Recently my friend was telling me some interesting observations she made regarding social media and confidence. She was questioning if people were actually enjoying social media despite how addicted to it we are. I said that I don't feel a need to be on it constantly but it's usually a positive experience for me. Checking social media is an indulgence and something I consider to be a fun little part of my day.
She said "well, yeah but you're one of the most confident people I know, Grace. Of course, you enjoy it."
This observation really made me think. She's not wrong. Some compare my confidence to that of a drag queen. I am a Leo, after all! As I reflected more, I realized there were plenty of times when my social media made me feel less confident, yet I don't think of it as a negative thing for me. Like most people, I've been instantly upset by pictures of groups of friends I wondered why I never became a part of, or a perfect relationship that I don't have or a thigh gap I will probably never achieve.
So what makes the difference between me seeing that and moving on with my day and someone else becoming depressed by this? How do we balance the inverse relationship of a strong selfie game and weak confidence?
I'm not someone who is obsessed with what people say in the comments or someone who deletes a picture if it doesn't get "enough" likes. I don't look to my social media for validation because I get that validation from my friends and family in real life. I get that validation from myself after a great workout or acing a test.

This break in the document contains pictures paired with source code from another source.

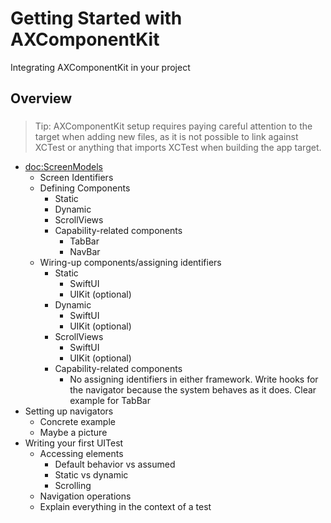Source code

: # Getting Started with AXComponentKit

Integrating AXComponentKit in your project

## Overview

### 

> Tip: AXComponentKit setup requires paying careful attention to the target when adding new files, as it is not possible to link against XCTest or anything that imports XCTest when building the app target.

- <doc:ScreenModels>
    - Screen Identifiers
    - Defining Components
        - Static
        - Dynamic
        - ScrollViews
        - Capability-related components
            - TabBar
            - NavBar
    - Wiring-up components/assigning identifiers
        - Static
            - SwiftUI
            - UIKit (optional)
        - Dynamic
            - SwiftUI
            - UIKit (optional)
        - ScrollViews
            - SwiftUI
            - UIKit (optional)
        - Capability-related components
            - No assigning identifiers in either framework.  Write hooks for the navigator because the system behaves as it does. Clear example for TabBar
- Setting up navigators
    - Concrete example
    - Maybe a picture
- Writing your first UITest
    - Accessing elements
        - Default behavior vs assumed 
        - Static vs dynamic
        - Scrolling
    - Navigation operations
    * Explain everything in the context of a test

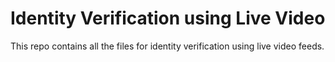 # Identity Verification using Live Video

This repo contains all the files for identity verification using live video feeds.
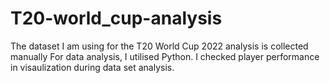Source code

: # T20-world_cup-analysis
The dataset I am using for the T20 World Cup 2022 analysis is collected manually
For data analysis, I utilised Python. 
I checked player performance in visaulization during data set analysis.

As someone who is seen as "confident" I want to say that I think people believe that in order to be confident, you, in turn, have to not care what people think. That's not true, you can care, but you have to keep other people's expectations and judgments of you at less of an importance ranking than what you think of yourself. To be fair, confidence is not easy and it requires a lot of self-control. A person you consider to be confident may appear to be footloose and fancy-free, but there isn't a chance that they don't have self-doubts. They just know how to not let those doubts run their lives. When I don't feel confident I don't focus on how to not care about what is making me feel less confident. Caring about things is a part of life. I shift my perspective to things I am proud of or make me feel good about myself. If you can't think of these things, get off Snapchat and start thinking about what makes you awesome and unique because I promise that everyone has these things!

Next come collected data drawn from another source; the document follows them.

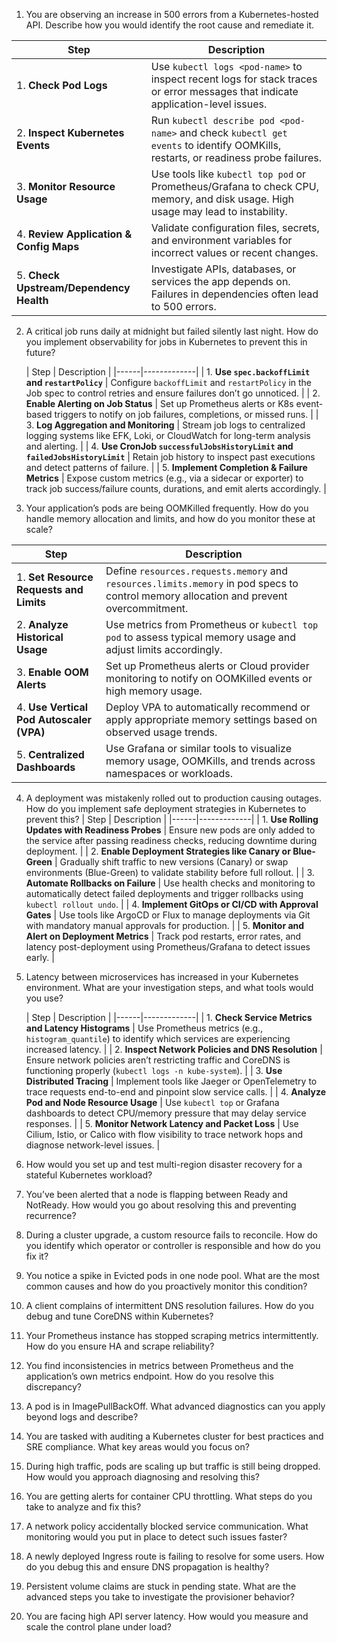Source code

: 

1. You are observing an increase in 500 errors from a Kubernetes-hosted API. Describe how you would identify the root cause and remediate it.

| Step | Description |
|------|-------------|
| 1. **Check Pod Logs** | Use `kubectl logs <pod-name>` to inspect recent logs for stack traces or error messages that indicate application-level issues. |
| 2. **Inspect Kubernetes Events** | Run `kubectl describe pod <pod-name>` and check `kubectl get events` to identify OOMKills, restarts, or readiness probe failures. |
| 3. **Monitor Resource Usage** | Use tools like `kubectl top pod` or Prometheus/Grafana to check CPU, memory, and disk usage. High usage may lead to instability. |
| 4. **Review Application & Config Maps** | Validate configuration files, secrets, and environment variables for incorrect values or recent changes. |
| 5. **Check Upstream/Dependency Health** | Investigate APIs, databases, or services the app depends on. Failures in dependencies often lead to 500 errors. |


2. A critical job runs daily at midnight but failed silently last night. How do you implement observability for jobs in Kubernetes to prevent this in future?

   | Step | Description |
|------|-------------|
| 1. **Use `spec.backoffLimit` and `restartPolicy`** | Configure `backoffLimit` and `restartPolicy` in the Job spec to control retries and ensure failures don’t go unnoticed. |
| 2. **Enable Alerting on Job Status** | Set up Prometheus alerts or K8s event-based triggers to notify on job failures, completions, or missed runs. |
| 3. **Log Aggregation and Monitoring** | Stream job logs to centralized logging systems like EFK, Loki, or CloudWatch for long-term analysis and alerting. |
| 4. **Use CronJob `successfulJobsHistoryLimit` and `failedJobsHistoryLimit`** | Retain job history to inspect past executions and detect patterns of failure. |
| 5. **Implement Completion & Failure Metrics** | Expose custom metrics (e.g., via a sidecar or exporter) to track job success/failure counts, durations, and emit alerts accordingly. |


3. Your application’s pods are being OOMKilled frequently. How do you handle memory allocation and limits, and how do you monitor these at scale?

| Step | Description |
|------|-------------|
| 1. **Set Resource Requests and Limits** | Define `resources.requests.memory` and `resources.limits.memory` in pod specs to control memory allocation and prevent overcommitment. |
| 2. **Analyze Historical Usage** | Use metrics from Prometheus or `kubectl top pod` to assess typical memory usage and adjust limits accordingly. |
| 3. **Enable OOM Alerts** | Set up Prometheus alerts or Cloud provider monitoring to notify on OOMKilled events or high memory usage. |
| 4. **Use Vertical Pod Autoscaler (VPA)** | Deploy VPA to automatically recommend or apply appropriate memory settings based on observed usage trends. |
| 5. **Centralized Dashboards** | Use Grafana or similar tools to visualize memory usage, OOMKills, and trends across namespaces or workloads. |


4. A deployment was mistakenly rolled out to production causing outages. How do you implement safe deployment strategies in Kubernetes to prevent this?
   | Step | Description |
|------|-------------|
| 1. **Use Rolling Updates with Readiness Probes** | Ensure new pods are only added to the service after passing readiness checks, reducing downtime during deployment. |
| 2. **Enable Deployment Strategies like Canary or Blue-Green** | Gradually shift traffic to new versions (Canary) or swap environments (Blue-Green) to validate stability before full rollout. |
| 3. **Automate Rollbacks on Failure** | Use health checks and monitoring to automatically detect failed deployments and trigger rollbacks using `kubectl rollout undo`. |
| 4. **Implement GitOps or CI/CD with Approval Gates** | Use tools like ArgoCD or Flux to manage deployments via Git with mandatory manual approvals for production. |
| 5. **Monitor and Alert on Deployment Metrics** | Track pod restarts, error rates, and latency post-deployment using Prometheus/Grafana to detect issues early. |


5. Latency between microservices has increased in your Kubernetes environment. What are your investigation steps, and what tools would you use?

   | Step | Description |
|------|-------------|
| 1. **Check Service Metrics and Latency Histograms** | Use Prometheus metrics (e.g., `histogram_quantile`) to identify which services are experiencing increased latency. |
| 2. **Inspect Network Policies and DNS Resolution** | Ensure network policies aren’t restricting traffic and CoreDNS is functioning properly (`kubectl logs -n kube-system`). |
| 3. **Use Distributed Tracing** | Implement tools like Jaeger or OpenTelemetry to trace requests end-to-end and pinpoint slow service calls. |
| 4. **Analyze Pod and Node Resource Usage** | Use `kubectl top` or Grafana dashboards to detect CPU/memory pressure that may delay service responses. |
| 5. **Monitor Network Latency and Packet Loss** | Use Cilium, Istio, or Calico with flow visibility to trace network hops and diagnose network-level issues. |


8. How would you set up and test multi-region disaster recovery for a stateful Kubernetes workload?

9. You’ve been alerted that a node is flapping between Ready and NotReady. How would you go about resolving this and preventing recurrence?

10. During a cluster upgrade, a custom resource fails to reconcile. How do you identify which operator or controller is responsible and how do you fix it?

11. You notice a spike in Evicted pods in one node pool. What are the most common causes and how do you proactively monitor this condition?

12. A client complains of intermittent DNS resolution failures. How do you debug and tune CoreDNS within Kubernetes?

13. Your Prometheus instance has stopped scraping metrics intermittently. How do you ensure HA and scrape reliability?

14. You find inconsistencies in metrics between Prometheus and the application’s own metrics endpoint. How do you resolve this discrepancy?

15. A pod is in ImagePullBackOff. What advanced diagnostics can you apply beyond logs and describe?

16. You are tasked with auditing a Kubernetes cluster for best practices and SRE compliance. What key areas would you focus on?

17. During high traffic, pods are scaling up but traffic is still being dropped. How would you approach diagnosing and resolving this?

18. You are getting alerts for container CPU throttling. What steps do you take to analyze and fix this?

19. A network policy accidentally blocked service communication. What monitoring would you put in place to detect such issues faster?

20. A newly deployed Ingress route is failing to resolve for some users. How do you debug this and ensure DNS propagation is healthy?

21. Persistent volume claims are stuck in pending state. What are the advanced steps you take to investigate the provisioner behavior?

22. You are facing high API server latency. How would you measure and scale the control plane under load?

I feel bad for my generation that we have a world of comparison at our fingertips every moment of the day. If you're bored and want to feel bad about yourself it couldn't be easier. I encourage everyone to think about how you use social media and whether or not it's positively impacting your life. No one is forcing you to participate and it might be a good time to take a break and see what life is like without it. Spend less time focusing on your follower-to-following ratio and more time following your dreams! *I know that was cheesy but I needed a good way to wrap this up.